I think using the default route mtu makes certainly sense in almost all cases. In the meantime there was also reported the opposite use case (wanting a higher default mtu to improve performance https://github.com/containers/podman/issues/23883), if we detect the default gateway mtu it will just work in both directions. Doing this by default would be net benefit for users IMO, throwing warnings is always a bit odd because if we know what is wrong then why don't we just fix it?
For cases where our logic might not choose the right default we still have the per network mtu option to overwrite it. Adding a second default_mtu option may be useful as well but there would need to consider https://github.com/containers/podman/issues/23883#issuecomment-2338491674 so the implement is not a simple as I would like.
I don't have much time to work on this though anytime soon though. If you need/want this prioritized please file a RFE in the Red Hat Jira against podman (linking the upstream issue is fine) so our team can consider this during planning.
@Luap99 what would be the project in Jira? (I see PODMAND but not sure if it's that one) thanks
@mangelajo use the RHEL project and select podman as component
@mangelajo use the RHEL project and select podman as component
done https://issues.redhat.com/browse/RHEL-67298
Thank you!
Popping in here to say that three senior engineers just spent four hours debugging this exact issue, eventually ending up here.
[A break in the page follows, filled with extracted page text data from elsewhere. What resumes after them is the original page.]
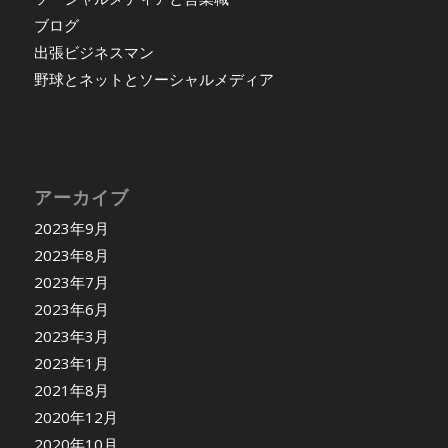
ブログ
出張ビジネスマン
野球とネットとソーシャルメディア
アーカイブ
2023年9月
2023年8月
2023年7月
2023年6月
2023年3月
2023年1月
2021年8月
2020年12月
2020年10月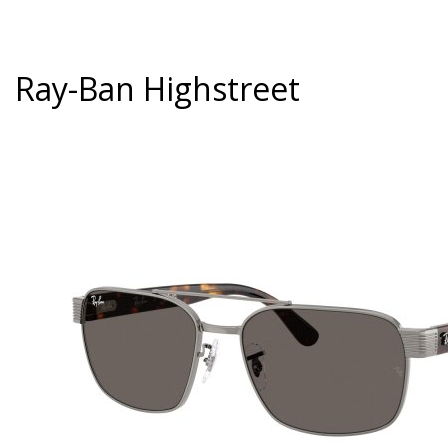
Ray-Ban Highstreet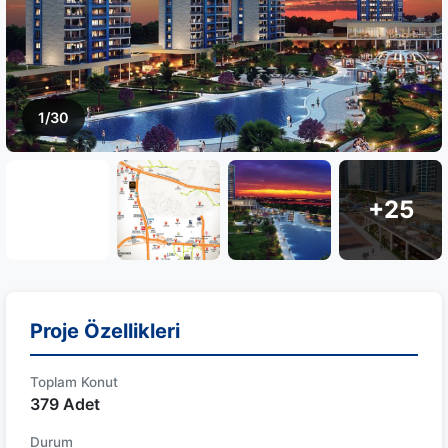
1/30
+25
Proje Özellikleri
Toplam Konut
379 Adet
Durum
The RHEL issue has been closed as "Cannot Reproduce" on the 26th of Feb without comment or elaboration, despite clear reproduction instructions in the report. (Well, they're clear to me anyway - @Luap99 is there more information that could be provided that would help the Red Hat folks reproduce?)
For what it's worth, @fingon's workaround works perfectly, but one has to debug as far as finding this issue page first :-/